Кстати, история с фарцой немцам пошла на пользу: они сделали выводы, приняли меры, подтянули дисциплинку. Часовые после того случая уж не бросали склады на произвол судьбы — а то ж, бывало, пили чай в караулке по 15 минут кряду. Улучшилось и снабжение бойцов вермахта бахчевыми культурами: то все военные арбузы разворовывались, а как поставили по краям поля виселицы — даром что пустые, — воровство прекратилось. А то немцы поначалу расслабились как-то… Думали, что у нас везде так же, как у них там в Европе. А у нас вам тут не Европа никакая.

Действительную службу Володька отбывал на войне, в артиллерии. Что у них там было и как, Бог весть. Остались какие-то его письма того времени, но чего там тогда можно было написать? Так, только изредка попадались бессмертные строки:

«… Мама ты пишеш Леня спрашивает с какой я пушки стреляю, пушка моя не очень завидная, противотанковое орудие 57 мм. Папа должен знать, что это за орудие, вчерашний день отбивали контратаку пехоты противника. Мама час победы близок, так что, в скором времени, ждите нас победителями домой. Иду на выполнение боевого задания».

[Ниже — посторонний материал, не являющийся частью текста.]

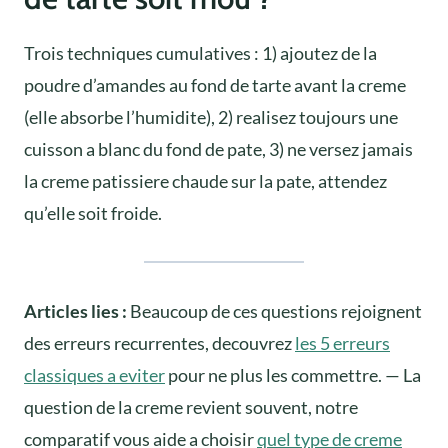
Trois techniques cumulatives : 1) ajoutez de la
poudre d’amandes au fond de tarte avant la creme
(elle absorbe l’humidite), 2) realisez toujours une
cuisson a blanc du fond de pate, 3) ne versez jamais
la creme patissiere chaude sur la pate, attendez
qu’elle soit froide.
Articles lies :
Beaucoup de ces questions rejoignent
des erreurs recurrentes, decouvrez
les 5 erreurs
classiques a eviter
pour ne plus les commettre. — La
question de la creme revient souvent, notre
comparatif vous aide a choisir
quel type de creme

Леня — это самый меньший брат, про которого уже была речь.

Или так:

«… я дал клятву что в 1945 г. буду бить фрицев еще крепче. Сейчас пока стоим в обороне открыт счет мести фрицам. 2/1-45 г. я убил одного фрица и сегодня одного, в общем на моем счету уже есть два гада, 1945 год только начался.

Мама сегодня получил письмо из Мелитополя от своей любимой Надички, она пишет, что написала тебе письмо но ответа от вас еще не получила. Мама если получила письмо то прошу дай не плохой ответ вообще имейте с моей дорогушей переписку. Очень хорошая девушка, это учти не та которая есть на фото, то была временная жена которая кормила меня в тяжелое для меня время. А Надежда учится в гор. Мелитополе на курсах инженеров-механиков, и она меня несколько раз выручала из крутого положения в то время.